» Task directions
Drop the images, then output the listing exactly.

» Supplied data
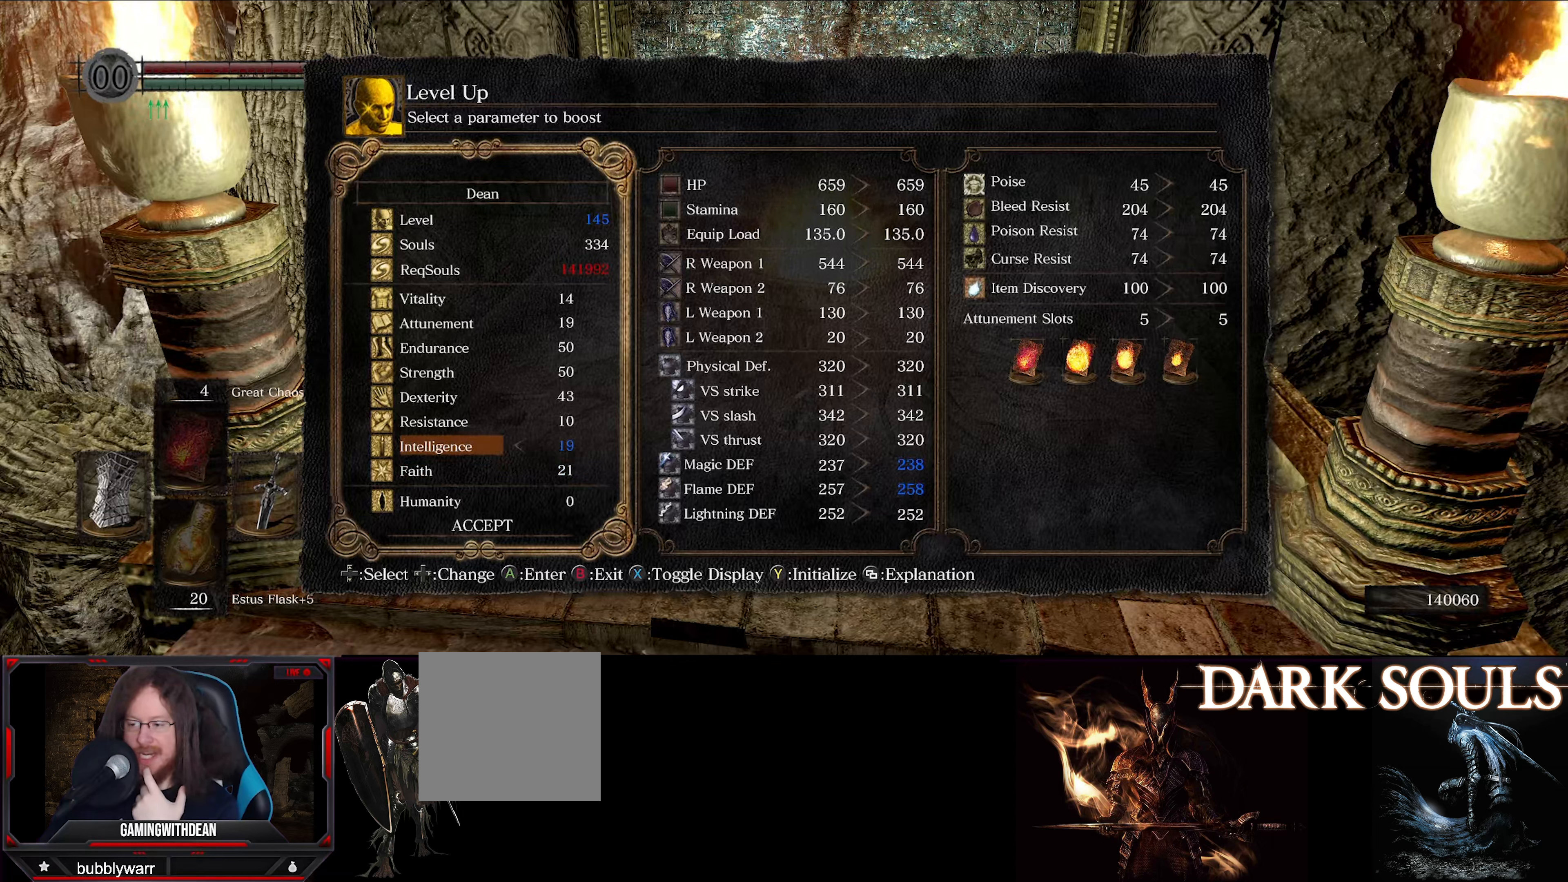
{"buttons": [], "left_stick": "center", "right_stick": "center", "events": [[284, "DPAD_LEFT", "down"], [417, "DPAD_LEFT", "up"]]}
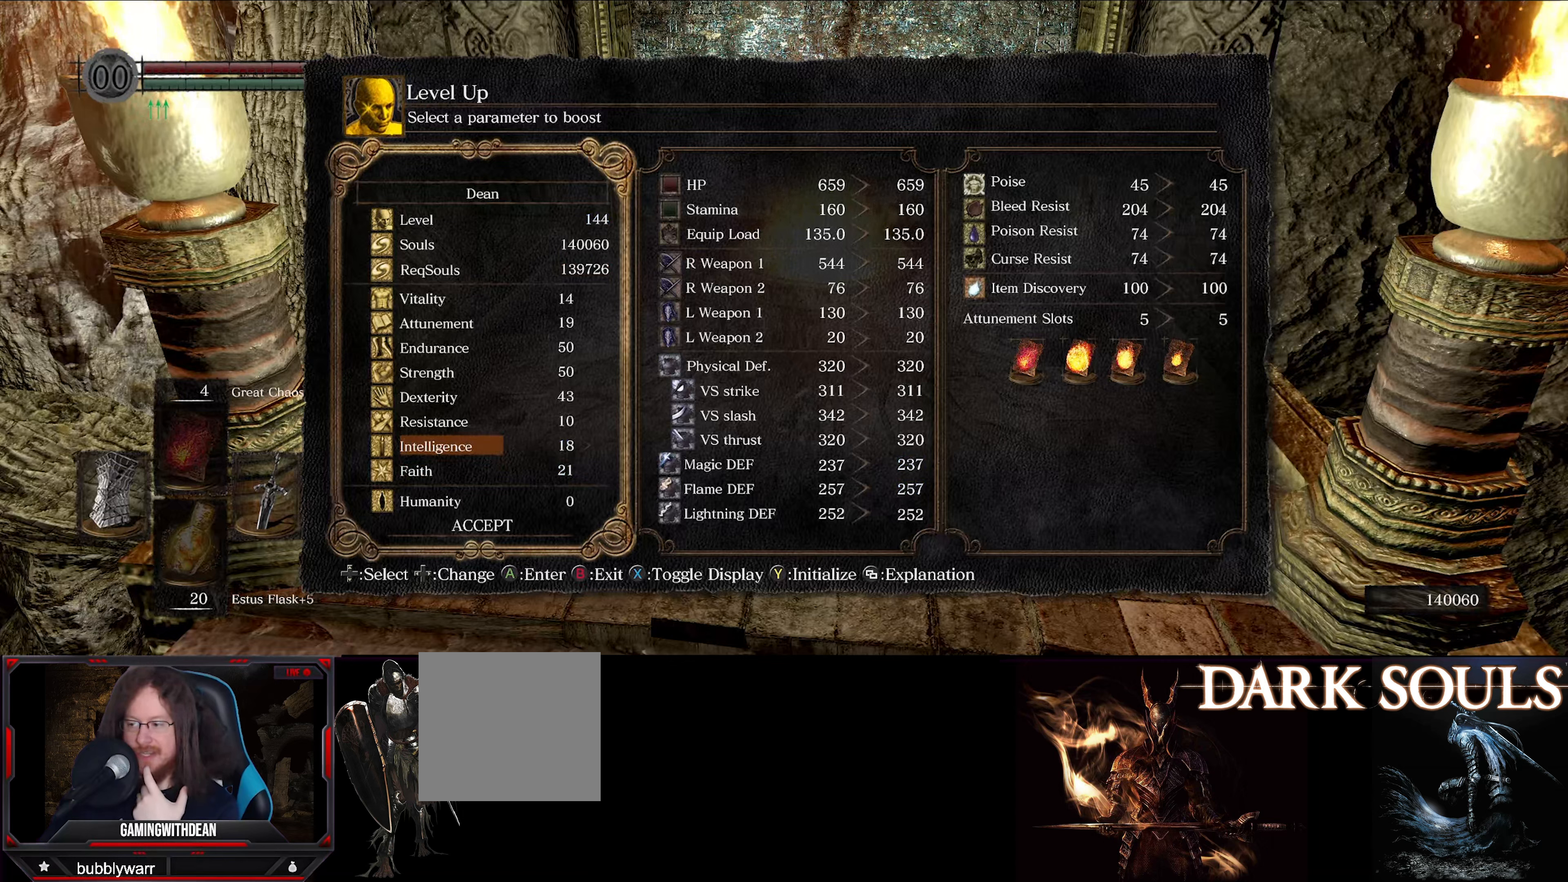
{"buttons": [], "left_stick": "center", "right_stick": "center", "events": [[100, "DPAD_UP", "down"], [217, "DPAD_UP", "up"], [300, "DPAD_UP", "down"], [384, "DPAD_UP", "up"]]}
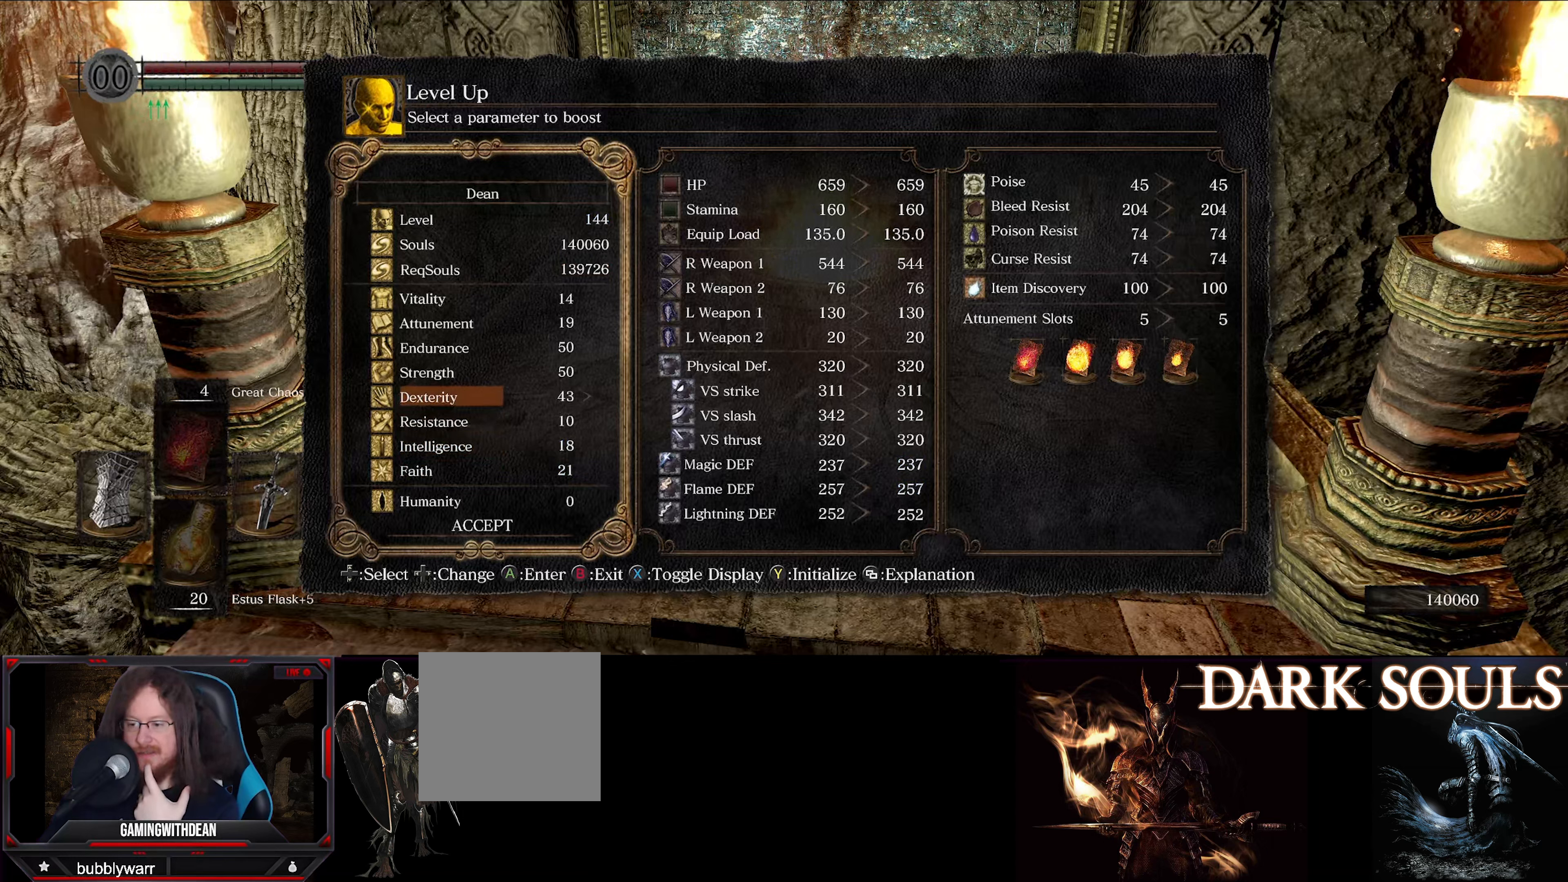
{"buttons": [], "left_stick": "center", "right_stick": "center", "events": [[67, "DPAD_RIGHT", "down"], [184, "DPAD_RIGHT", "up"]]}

» Answer to the problem
{"buttons": [], "left_stick": "center", "right_stick": "center", "events": [[284, "DPAD_LEFT", "down"], [417, "DPAD_LEFT", "up"]]}
{"buttons": [], "left_stick": "center", "right_stick": "center", "events": [[100, "DPAD_UP", "down"], [217, "DPAD_UP", "up"], [300, "DPAD_UP", "down"], [384, "DPAD_UP", "up"]]}
{"buttons": [], "left_stick": "center", "right_stick": "center", "events": [[67, "DPAD_RIGHT", "down"], [184, "DPAD_RIGHT", "up"]]}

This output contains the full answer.